First, I did a video shoot with a very successful local nude and fetish model who we’ll call “Tanya.” Tanya didn’t even start modeling until her 30s, and now at 47 she finds herself with more work than ever; she poses nude, sells fetish videos from her website, and wrestles men who are sometimes half her age! Guys send her gifts from all over the world, and she has a very devoted fan base.
She says she’s tapped into the MILF market, and so far has done very well with it. So much so that her age has gone from being a liability to an asset. In Vegas?!
Then, even more fascinatingly, I was hired to do a nude photo shoot with a fascinating, amazing 64-year-old model/escort we’ll call Skyler. This is a woman who didn’t start modeling until she was 63 and found such immediate success and acclaim that she started escorting on the side, as well. (OK, her main success was posing for granny-porn rags like “Over 50,” which features sexually explicit photos of gray-haired grannies doing unspeakable things, but whatever! She was happy with it!)
Skyler was so nonchalant about the whole age thing that it really blew my mind. She told me about “dates” she’d been on with men in their 20s, and wealthy men who’d paid her thousands of dollars just to go to dinner with them with no more than a good-night kiss. She was often flown to other cities for dates with men who wanted the pleasure of her company, and the experience and wisdom that came with it, presumably.

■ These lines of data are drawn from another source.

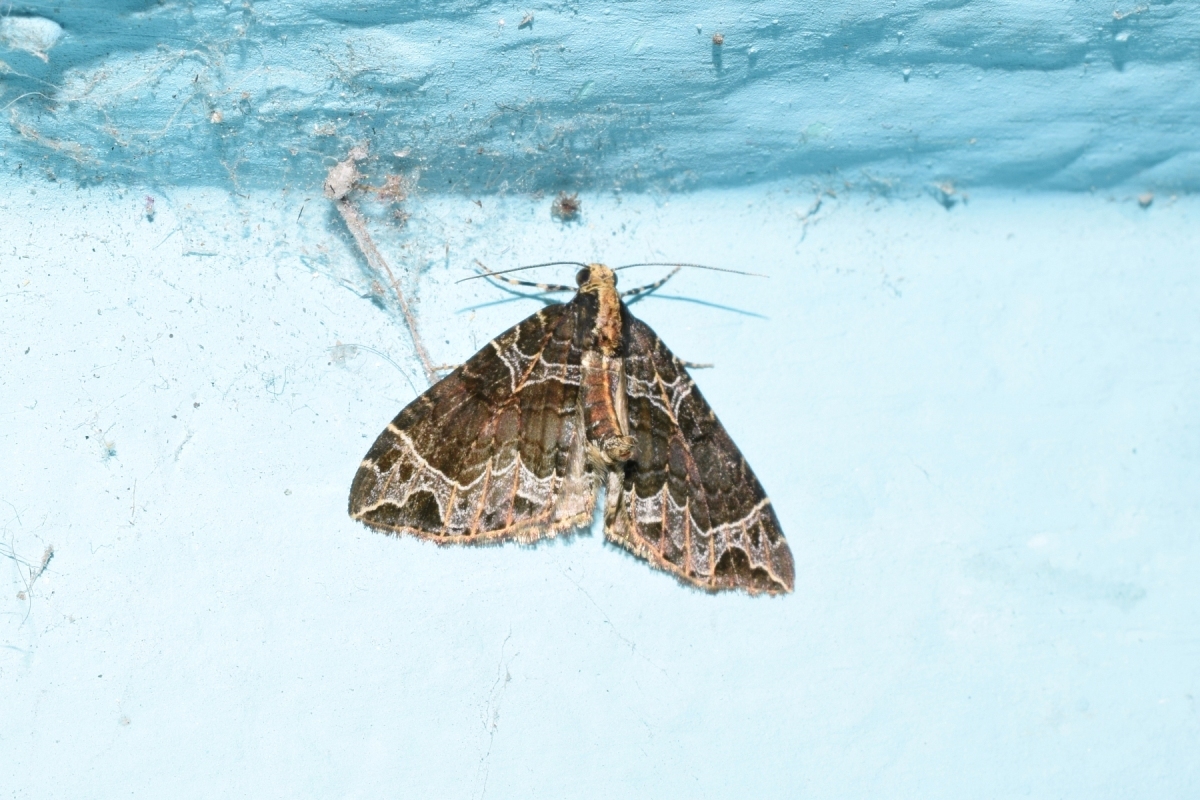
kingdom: Animalia
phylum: Arthropoda
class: Insecta
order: Lepidoptera
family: Geometridae
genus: Ecliptopera
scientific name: Ecliptopera postpallida
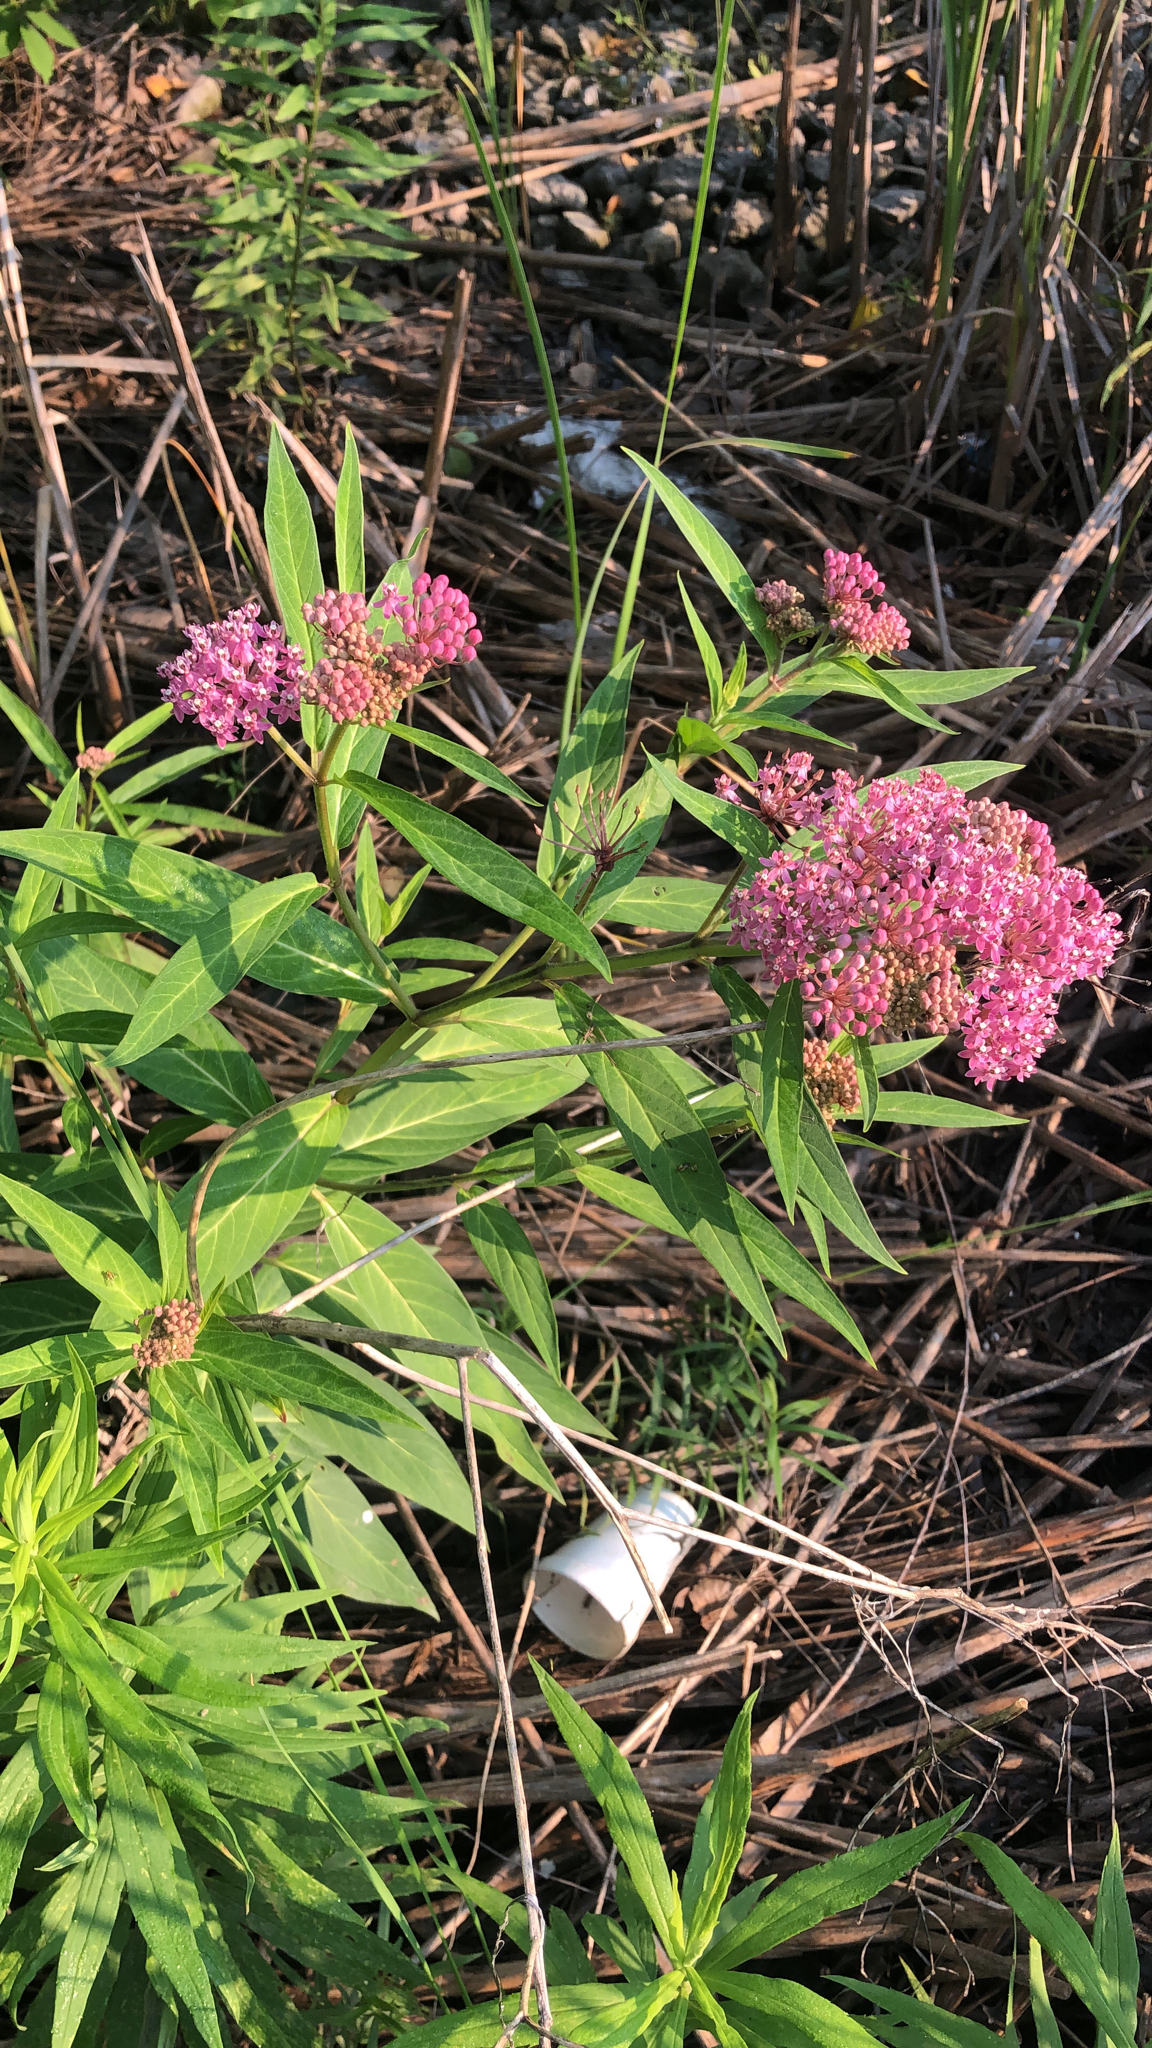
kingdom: Plantae
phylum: Tracheophyta
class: Magnoliopsida
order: Gentianales
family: Apocynaceae
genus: Asclepias
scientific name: Asclepias incarnata
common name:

In Skyler’s world, 64 is the new 24!
So here were two women in Vegas who were completely at ease with their age and it was heartening to see, compared with the desperate skullduggery and subterfuge employed by my peers. Sure, neither one of them was going to be hired as a bottle waitress at some twat-infested mega-nightclub, but they were happy doing what they did, and had found a niche that worked for them, and afforded them a comfortable lifestyle.
Of course, like I said, ideally a gal shouldn’t even give two shits if some corporate douchebag thinks she’s over the hill. A really smart, empowered woman is all about making it based on her brains, not her looks in which case age is irrelevant.
But alas for me, I was raised on Barbie, Aaron Spelling and Jubilee!, and in that context, I’ll take what I can get. Granny porn or no!